2 Troisièmement, le consentement du Dr Stakic à la suspension de l'exécution

3 de sa peine est requis.

4 Quatrièmement, la juridiction compétente peut fixer le cas échéant, la

5 durée de la période de mise à l'épreuve. En cas de libération anticipée, et

6 en application de l'Article 101(C) du Règlement, le Dr Milomir Stakic a

7 droit, à compter de la date du présent jugement, à ce que la période de

8 deux ans, quatre mois et huit jours calculée à compter de la date à

9 laquelle il a été arrêté pour être jugé soit décomptée de la durée de la

10 peine. En vertu de l'Article 103(C) du Règlement, le Dr Milomir Stakic

11 reste sous la garde du Tribunal international jusqu'à ce que soient

12 arrêtées les dispositions nécessaires à son transfert vers l'état dans

13 lequel il purgera sa peine. Veuillez vous asseoir.

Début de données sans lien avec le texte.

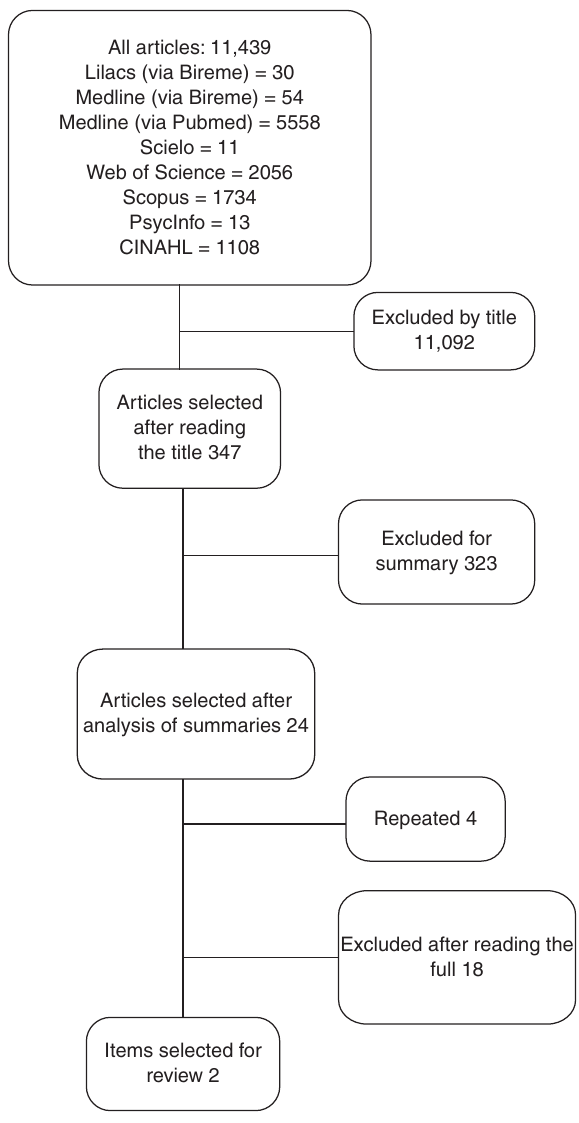
Figure 1 Flow chart: number of articles found.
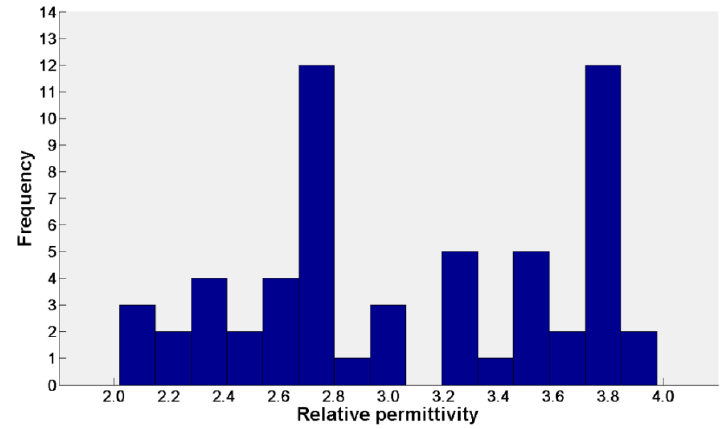
Figure 14. The reflection wavelet waveform of an abnormal body in LPR data.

14 Je m'adresse à Mme la Greffière d'audience en lui demandant de remettre un

15 exemplaire du jugement en anglais aux deux parties ainsi qu'à l'accusé. Et

16 de remettre une traduction du résumé du jugement dont il vient d'être

17 donnée lecture à la Défense dans une langue comprise par l'accusé. Une

18 traduction du dispositif sera remise à l'accusé.

19 Je déclare la présente audience levée.

20 --- L'audience est levée à 15 heures 58.